Lain halnya dengan Salad Bowl. Kita sendiri tahu, kalau yang namanya salad, baik itu model ala barat maupun salad versi kita sendiri, akan nampak masing-masing bagian, tapi membentuk satu kesatuan yang bernama salad. Tanpa harus ada peleburan masing-masing bagian. Bener tidak? Biarpun kita masukan salad dressing nya, tetap masing-masing bagian masih berdiri sendiri dan mempunyai peran sendiri-sendiri, tapi membentuk satu kesatuan. Jadi kelihatan warna warni yang indah sekali sekali. Dalam konsepsi ini, mereka akan menampakkan lebih dalam mengenai latar belakangnya. Mulai bercerita masalah percintaan, keluarga, ekonomi sampai pada tahap karakter masing-masing. Menampakkan ragam karakter yang sebelumnya bagi saya pribadi itu hal yang baru yang saya temui dalam lingkaran pertemanan. Pondok syar'I bukan hanya sebagai tempat untuk singgah atau istirahat disela-sela menunggu jadwal perkuliahan berikutnya. Tetapi, pondok syar'I menjadi tempat untuk semuanya membuka diri untuk menceritakan hal-hal yang dialami sepanjang hari. Tempat dengan segala dinamika yang terjadi di dalamnya. Agak canggung sih tapi tak mengapa, tetap dengan prinsip "ada-adaji itu".

Cultural Pluralism

Horace Kallen (1970) memperkenalkan perspektif "cultural pluralism" untuk menggantikan salad bowl. Perspektif ini membedakan antara ruang publik dan ruang privat. Ruang publik: ruang terbuka tempat bertemunya orang dari berbagai ikatan budaya. Ruang privat: ruang yang disediakan untuk mewadahi dan merawat spesifikasi ikatan budaya di dalam masing-masing keluarga atau komunitas yang berbeda-beda. Pluralisme budaya adalah istilah yang mengacu pada  pengakuan, penerimaan dan sikap terhadap keragaman atau keragaman kebangsaan seseorang, asal etnis dan latar belakang budaya, yang mencirikan masyarakat majemuk (plural). Pada akhirnya pondok syar'I bukan hanya menjadi milik Iqbal dan Rizki saja. Seiring berjalannya waktu mayoritas laki-laki Mapalus terus berdatangan. Mapalus, sebutan bagi angkatan saya Mahasiswa Antropologi Unhas. Tak terhindarkan dan terbendung pola-pola sebelumnya selalu berulang-ulang.

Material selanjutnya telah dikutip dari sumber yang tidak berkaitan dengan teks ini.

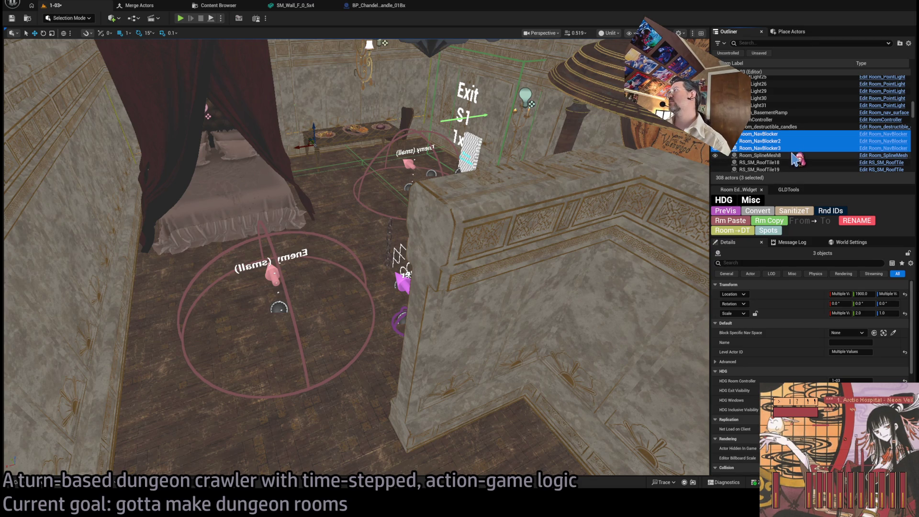
key(Delete)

Masing-masing dari mereka semakin tak mencermin karakter awal pertama kali saya kenal mereka.

Multikulturalisme

 Multikulturalisme berarti mengakui realitas keragaman budaya, yang meliputi keragaman tradisional dan keragaman cara hidup. atau subkultur. Bagian dari keragaman tradisional adalah suku, ras dan agama. Sementara itu, keragaman bentuk kehidupan adalah segala sesuatu yang berhubungan dan muncul dalam setiap tahapan sejarah kehidupan manusia di luar keragaman tradisional. Multikulturalisme menjadi pandangan dunia yang kemudian dapat diterjemahkan ke dalam berbagai kebijakan budaya yang menekankan pada penerimaan  realitas keagamaan, pluralitas, kemajemukan yang terdapat dalam kehidupan masyarakat. Setelah beberapa semester berjalan, yang pada akhirnya mereka menjadi keluarga dan menjadi saudara satu sama lain. Tak melihat lagi mereka dari mana, tak lagi membedakan minoritas terutama Dhenal yang beragama diluar agama Islam, ia merepresentasi orang Luwu Timur. Tiba pada mereka saling mencela, mencaci maki, saling mengeluarkan kata kata kasar dan lain-lain yang menurut orang lain itu hal yang tabu. Tetapi, mereka tak saling bawa perasaan. Meraka saling bercanda satu sama lain. Tidur satu kamar isinya delapan orang. Ardi yang bukan pemilik kost menjadi raja yang selalu tidur di kasur pemilik kost. Makan bersama dalam satu tempat menjadi hal lumrah. Titik menjadi tingkatan paling tinggi dalam level persahabatan kami. Tak membeda-bedakan apapun dari kami. Tingkat ini menandakan catatan sejarah dalam perjalanan intelektual saya.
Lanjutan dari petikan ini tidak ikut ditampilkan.